Retrieval is symmetric: the query determines what comes back. Memory is asymmetric: the system has opinions about what’s important, what’s stale, and what the user doesn’t need to be reminded of.

This distinction matters because retrieval-based “memory” has failure modes that pure retrieval doesn’t:

Over-surfacing: The user asked a question about Python. The system surfaces every Python fact it has ever stored. Accurate, but useless.
Temporal blindness: A fact from six months ago is weighted equally with something from yesterday. Context is lost.
No forgetting: Real memory compresses and discards. Retrieval systems keep everything.

A minimal memory model

The model I use for personal AI tools has three layers:

Working memory — what’s active right now. Implemented as the current conversation context. No storage needed; it exists in the prompt window. Should be aggressively managed to stay relevant.

Session memory — what happened in the last few sessions. Stored as structured summaries, not raw transcripts. Updated at session end. Covers roughly 7–14 days. The Afterglow project generates these automatically.

Long-term memory — patterns, preferences, and facts that don’t expire. Stored in a vector database, but only after explicit capture. Not everything gets here automatically.

The key insight: not everything gets promoted. Working memory gets summarized, not verbatim-saved. Sessions get compressed before entering long-term storage. The model decides what’s worth keeping.

What to store

The biggest mistake is storing conversations. Conversations are the raw material, not the output. What’s worth storing:

Decisions made — not the deliberation, just the outcome and the reason. “Chose SQLite over Postgres because this is a single-user tool.”
Preferences established — stable facts about how the user thinks. “Prefers short function names. Dislikes deeply nested conditionals.”
Facts about the domain — project-specific context that an AI assistant wouldn’t otherwise know. “The user’s main project is a terminal memory tool called Afterglow.”
Corrections — when the AI got something wrong and the user corrected it. These are the highest-value memory entries.

Conversations, exploratory exchanges, and successful tasks where nothing surprising happened: these don’t need to be stored.

The forgetting problem

Human memory forgets actively — it’s not a bug, it’s how the system stays useful. AI memory systems that never discard anything become cluttered with stale context that degrades answer quality.

A simple forgetting model:

Time-based decay: Memory items older than 30 days that haven’t been accessed get flagged for review.
Supersession: When a new fact directly contradicts a stored fact, the old one is removed, not kept alongside.
Compression: A collection of related facts gets compressed into a summary.
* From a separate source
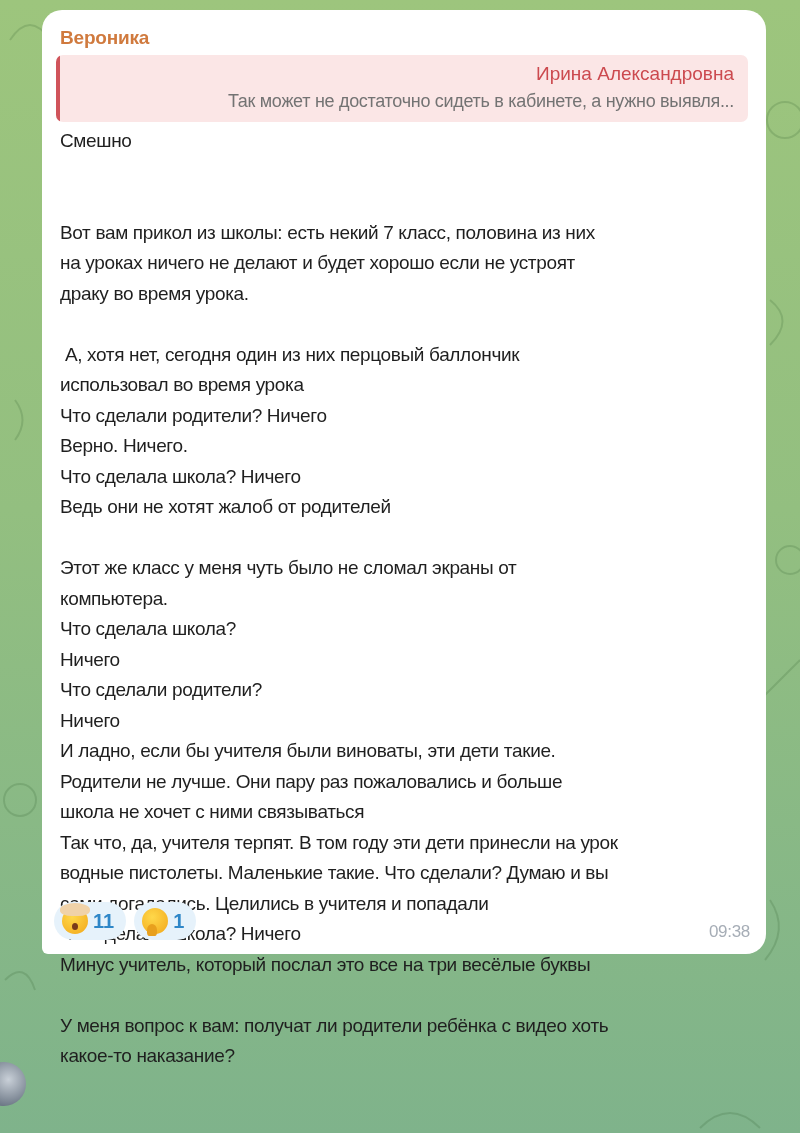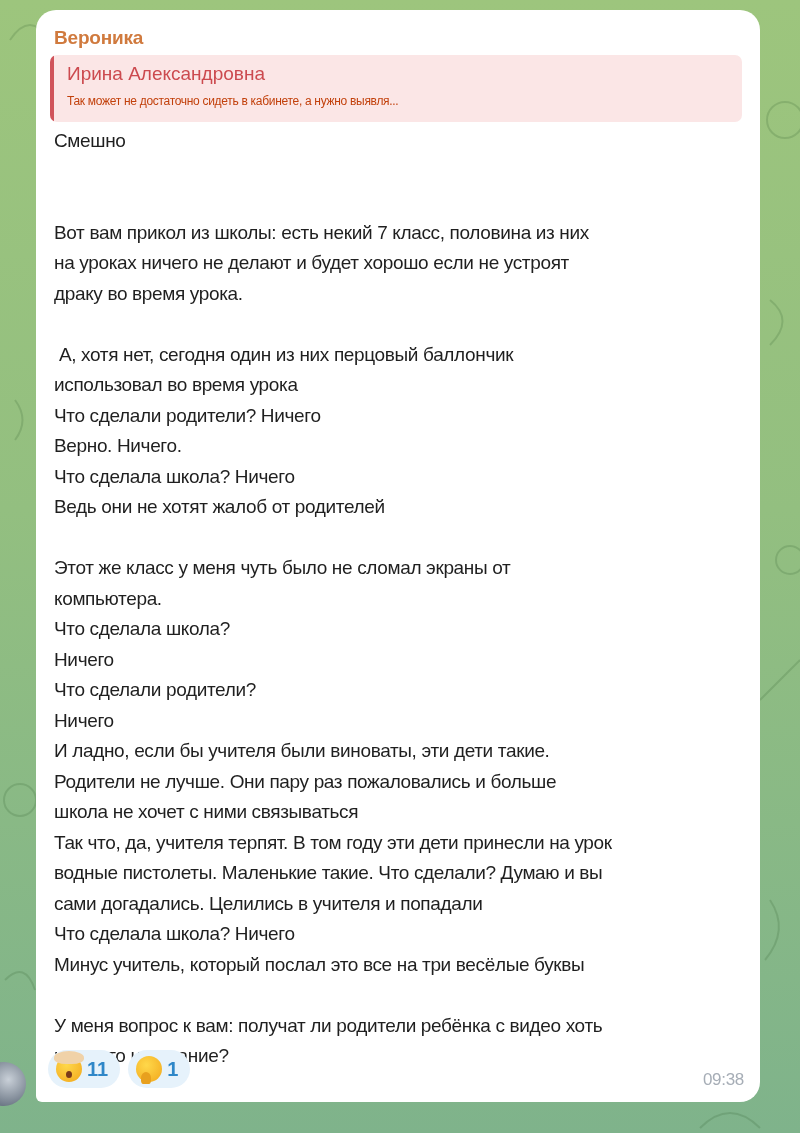"Вероника" .bubble { height: 1092px -> 944px; left: 36px -> 42px }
Ten notes about “user prefers X” become one strong signal.

Implementing this perfectly is hard. A simple first step: add a last_accessed timestamp to every memory entry and stop surfacing anything that hasn’t been accessed in 60 days.

Practical implementation

For a personal tool, you don’t need a full vector database to start. A flat JSON file with structured entries and simple keyword search gets you 80% of the value with 5% of the complexity.

{
  "memories": [
    {
      "id": "mem_001",
      "type": "preference",
      "content": "Prefers TypeScript over JavaScript for new projects",
      "created": "2026-04-01",
      "last_accessed": "2026-05-09",
      "confidence": 0.95
    },
    {
      "id": "mem_002",
      "type": "decision",
      "content": "Using Astro for portfolio — static generation, no framework lock-in",
      "created": "2026-05-01",
      "last_accessed": "2026-05-09",
      "confidence": 1.0
    }
  ]
}

The confidence field matters more than it looks. When a preference is observed once, confidence is 0.6. Each confirmation raises it. Each contradiction lowers it. At 0.3, the memory gets flagged for deletion.

What good memory feels like

When a memory system is working correctly, the AI assistant feels less like a search engine and more like a colleague. It doesn’t remind you of things you already know. It surfaces relevant context before you ask. It remembers what you said last week without you repeating yourself.

The failure mode to avoid: an assistant that dumps everything it knows about a topic every time that topic comes up. That’s not memory — that’s retrieval with extra steps. Real memory is selective, temporal, and opinionated about what matters right now.